Women were also instrumental in two critically important social movements: Abolition and Universal Suffrage. “These were great historical movements, and yet the women who led them were often the object of ridicule,” Roberts said. Much of this work was accomplished against all odds, she added, at a time when women had no political or legal rights, when they could not own property, and even the jewelry they wore legally belonged to their husbands.
“Women couldn’t own property — but a corporation could — so they incorporated,” Roberts explained. “The treasurers of these institutions were unmarried so that their husbands could not lay claim to the organization’s funds.”
And yet, many adults today, when asked about the role of women in American history, generally point to very basic or apocryphal stories, such as Betsy Ross sewing the first American flag and Dolly Madison saving White House artwork from advancing British soldiers during the War of 1812.
Although trained as a journalist, Roberts said she has embraced being a “pop historian.” “To be a historian, all you have to do is be good at research and hopefully good at writing.” Much of her research has centered on studying the letters of women who were either active in politics behind the scenes, or in more public roles as instigators of social justice. “I became very curious about the role that women played in the founding of our country,” Roberts said. “But when I went to learn more, I could find very little that had been written about women. They’re still essentially invisible in the history books.”
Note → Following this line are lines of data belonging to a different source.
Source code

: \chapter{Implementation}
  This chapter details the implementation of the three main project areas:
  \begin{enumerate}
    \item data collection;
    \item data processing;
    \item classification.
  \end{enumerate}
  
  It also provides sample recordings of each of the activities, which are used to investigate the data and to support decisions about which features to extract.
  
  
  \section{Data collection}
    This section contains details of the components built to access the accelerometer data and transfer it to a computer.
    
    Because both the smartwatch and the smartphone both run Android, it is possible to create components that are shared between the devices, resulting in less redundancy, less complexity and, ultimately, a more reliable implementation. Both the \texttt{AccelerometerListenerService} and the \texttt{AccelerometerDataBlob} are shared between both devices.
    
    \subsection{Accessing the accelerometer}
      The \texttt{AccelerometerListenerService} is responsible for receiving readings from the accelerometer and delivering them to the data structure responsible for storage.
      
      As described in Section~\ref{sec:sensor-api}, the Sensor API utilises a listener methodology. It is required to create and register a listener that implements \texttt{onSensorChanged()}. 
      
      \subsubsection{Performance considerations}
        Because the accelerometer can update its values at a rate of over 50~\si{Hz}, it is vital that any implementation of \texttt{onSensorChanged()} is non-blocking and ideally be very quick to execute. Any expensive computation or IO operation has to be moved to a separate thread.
“The letters men wrote, such as the founding fathers, were more formal, written with an eye to posterity, knowing that historians might read them,” Roberts continued. “But not the letters written by women at the time. They weren’t guarded. After all, who would read them?” For example, it was through one of these letters that Roberts learned that famed senator, Stephen Douglas, had an awful stink about him because he didn’t bathe very often.
Roberts was invited to speak at the Mahaiwe as a guest of the Mona Sherman Memorial Lecture, an annual event of the Osher Lifelong Learning Institute (OLLI). Roberts donated the honorarium for her presentation, “Putting the her in history,” back to the lecture series.
Mary Berle, the principal of Muddy Brook elementary school, said she was inspired by Roberts’ talk to work even harder to bring women’s history to light in the classroom. “It’s true that it’s really hard to find stories about women in our history books to share with young children,” Berle said. She purchased a signed copy of Roberts’ children’s book, “Ladies of Liberty,” to bring back to Muddy Brook. “This is something I’d like incorporate into the school’s curriculum.”